**INPUT DATA:**
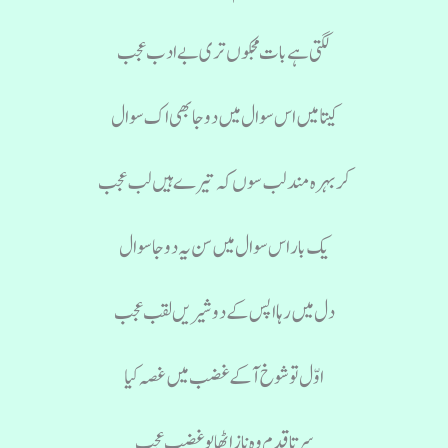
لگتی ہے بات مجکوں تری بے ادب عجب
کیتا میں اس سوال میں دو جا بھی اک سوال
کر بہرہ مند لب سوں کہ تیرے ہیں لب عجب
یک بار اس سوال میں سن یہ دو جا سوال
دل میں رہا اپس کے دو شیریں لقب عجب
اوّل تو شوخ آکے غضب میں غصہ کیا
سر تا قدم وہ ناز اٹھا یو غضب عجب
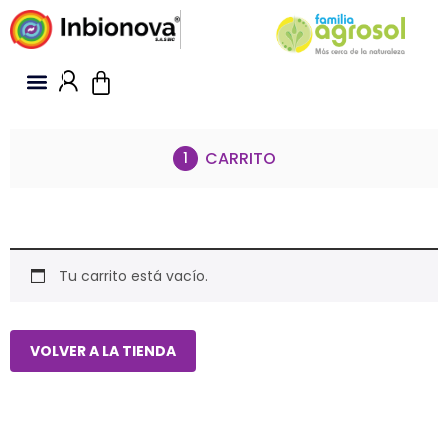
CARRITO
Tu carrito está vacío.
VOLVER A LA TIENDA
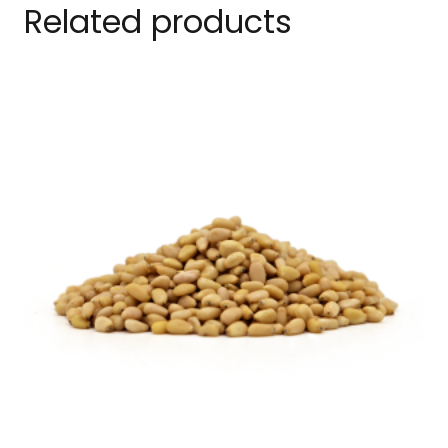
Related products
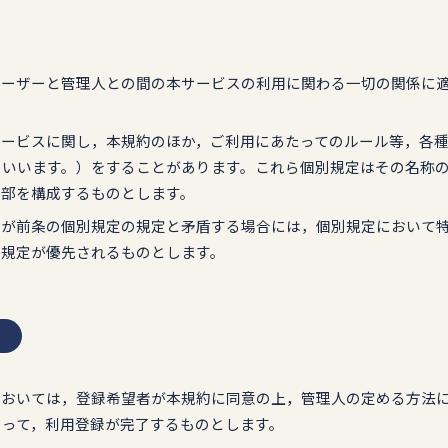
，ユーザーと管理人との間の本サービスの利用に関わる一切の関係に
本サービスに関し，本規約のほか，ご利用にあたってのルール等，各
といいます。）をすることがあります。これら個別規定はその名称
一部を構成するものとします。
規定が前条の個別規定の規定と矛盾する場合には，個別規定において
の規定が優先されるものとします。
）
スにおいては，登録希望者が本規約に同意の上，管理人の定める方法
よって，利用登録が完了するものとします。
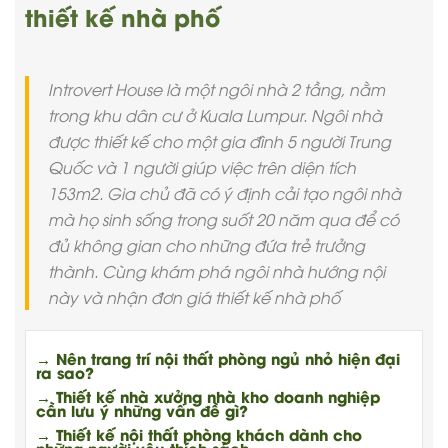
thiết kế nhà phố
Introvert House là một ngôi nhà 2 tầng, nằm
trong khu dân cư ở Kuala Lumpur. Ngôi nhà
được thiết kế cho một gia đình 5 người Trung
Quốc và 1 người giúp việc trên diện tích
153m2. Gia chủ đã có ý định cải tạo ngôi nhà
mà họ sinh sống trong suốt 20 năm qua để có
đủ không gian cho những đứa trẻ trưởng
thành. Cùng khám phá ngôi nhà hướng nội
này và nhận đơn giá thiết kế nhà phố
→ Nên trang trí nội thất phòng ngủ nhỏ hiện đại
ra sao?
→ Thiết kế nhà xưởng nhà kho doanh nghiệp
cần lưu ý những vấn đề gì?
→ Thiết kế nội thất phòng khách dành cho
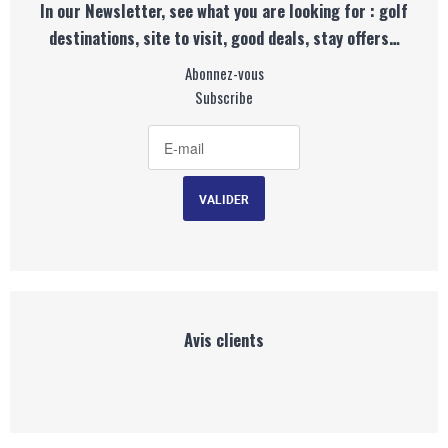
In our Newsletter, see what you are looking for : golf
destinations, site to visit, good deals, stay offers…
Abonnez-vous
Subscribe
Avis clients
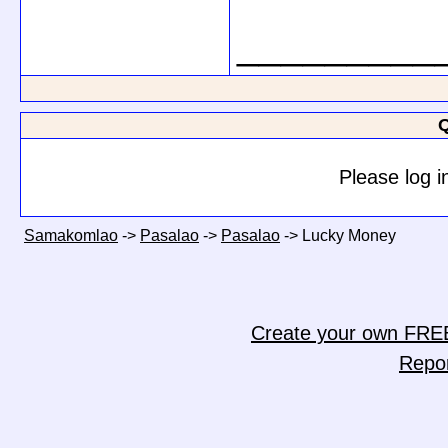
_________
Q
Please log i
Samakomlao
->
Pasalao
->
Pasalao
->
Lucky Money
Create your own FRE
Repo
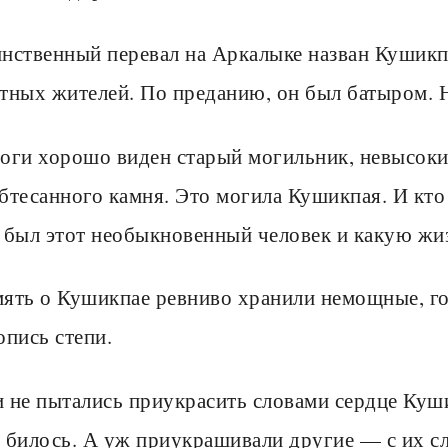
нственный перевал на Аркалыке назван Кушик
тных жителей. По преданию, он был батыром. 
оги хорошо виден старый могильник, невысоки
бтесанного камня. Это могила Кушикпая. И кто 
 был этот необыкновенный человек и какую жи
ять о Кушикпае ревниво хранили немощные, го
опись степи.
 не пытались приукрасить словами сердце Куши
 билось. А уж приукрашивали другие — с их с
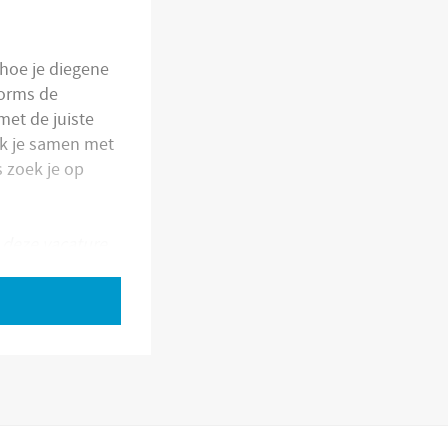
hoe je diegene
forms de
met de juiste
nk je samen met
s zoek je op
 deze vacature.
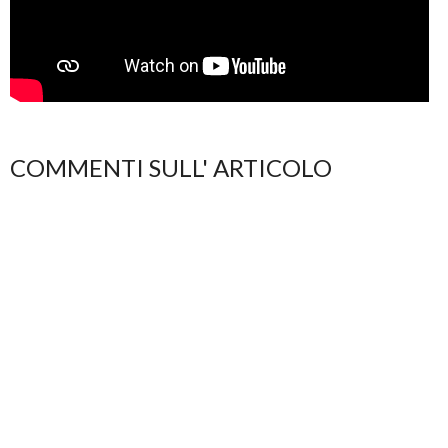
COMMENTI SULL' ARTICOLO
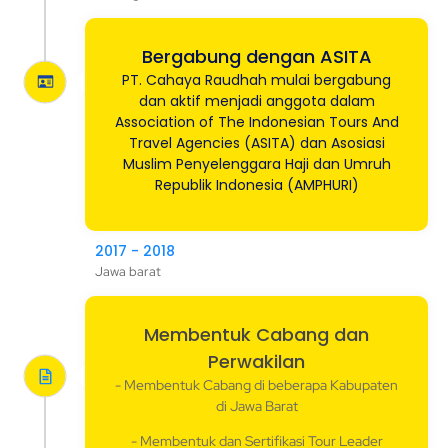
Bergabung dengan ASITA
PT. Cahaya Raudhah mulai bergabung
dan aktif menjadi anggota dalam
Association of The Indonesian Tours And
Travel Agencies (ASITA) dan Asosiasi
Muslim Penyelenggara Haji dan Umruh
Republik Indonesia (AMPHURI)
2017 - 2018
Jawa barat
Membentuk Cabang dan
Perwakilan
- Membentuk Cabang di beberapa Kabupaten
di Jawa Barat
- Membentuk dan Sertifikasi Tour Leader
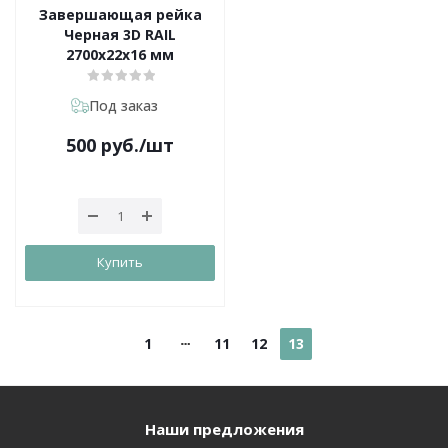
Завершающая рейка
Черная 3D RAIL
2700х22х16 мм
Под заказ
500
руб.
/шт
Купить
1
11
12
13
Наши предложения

**PROBLEM STATEMENT:** Give every record again exactly, apart from the pictures, which stay out.

**PROBLEM SOLUTION:**
لگتی ہے بات مجکوں تری بے ادب عجب
کیتا میں اس سوال میں دو جا بھی اک سوال
کر بہرہ مند لب سوں کہ تیرے ہیں لب عجب
یک بار اس سوال میں سن یہ دو جا سوال
دل میں رہا اپس کے دو شیریں لقب عجب
اوّل تو شوخ آکے غضب میں غصہ کیا
سر تا قدم وہ ناز اٹھا یو غضب عجب
CARRITO
Tu carrito está vacío.
VOLVER A LA TIENDA
Related products
，ユーザーと管理人との間の本サービスの利用に関わる一切の関係に
本サービスに関し，本規約のほか，ご利用にあたってのルール等，各
といいます。）をすることがあります。これら個別規定はその名称
一部を構成するものとします。
規定が前条の個別規定の規定と矛盾する場合には，個別規定において
の規定が優先されるものとします。
）
スにおいては，登録希望者が本規約に同意の上，管理人の定める方法
よって，利用登録が完了するものとします。
thiết kế nhà phố
Introvert House là một ngôi nhà 2 tầng, nằm
trong khu dân cư ở Kuala Lumpur. Ngôi nhà
được thiết kế cho một gia đình 5 người Trung
Quốc và 1 người giúp việc trên diện tích
153m2. Gia chủ đã có ý định cải tạo ngôi nhà
mà họ sinh sống trong suốt 20 năm qua để có
đủ không gian cho những đứa trẻ trưởng
thành. Cùng khám phá ngôi nhà hướng nội
này và nhận đơn giá thiết kế nhà phố
→ Nên trang trí nội thất phòng ngủ nhỏ hiện đại
ra sao?
→ Thiết kế nhà xưởng nhà kho doanh nghiệp
cần lưu ý những vấn đề gì?
→ Thiết kế nội thất phòng khách dành cho
In our Newsletter, see what you are looking for : golf
destinations, site to visit, good deals, stay offers…
Abonnez-vous
Subscribe
Avis clients
_________
Q
Please log i
Samakomlao
->
Pasalao
->
Pasalao
->
Lucky Money
Create your own FRE
Repo
нственный перевал на Аркалыке назван Кушик
тных жителей. По преданию, он был батыром. 
оги хорошо виден старый могильник, невысоки
бтесанного камня. Это могила Кушикпая. И кто 
 был этот необыкновенный человек и какую жи
ять о Кушикпае ревниво хранили немощные, го
опись степи.
 не пытались приукрасить словами сердце Куши
 билось. А уж приукрашивали другие — с их с
hoe je diegene
forms de
met de juiste
nk je samen met
s zoek je op
 deze vacature.
COMMENTI SULL' ARTICOLO
Bergabung dengan ASITA
PT. Cahaya Raudhah mulai bergabung
dan aktif menjadi anggota dalam
Association of The Indonesian Tours And
Travel Agencies (ASITA) dan Asosiasi
Muslim Penyelenggara Haji dan Umruh
Republik Indonesia (AMPHURI)
2017 - 2018
Jawa barat
Membentuk Cabang dan
Perwakilan
- Membentuk Cabang di beberapa Kabupaten
di Jawa Barat
- Membentuk dan Sertifikasi Tour Leader
Завершающая рейка
Черная 3D RAIL
2700х22х16 мм
Под заказ
500
руб.
/шт
Купить
1
11
12
13
Наши предложения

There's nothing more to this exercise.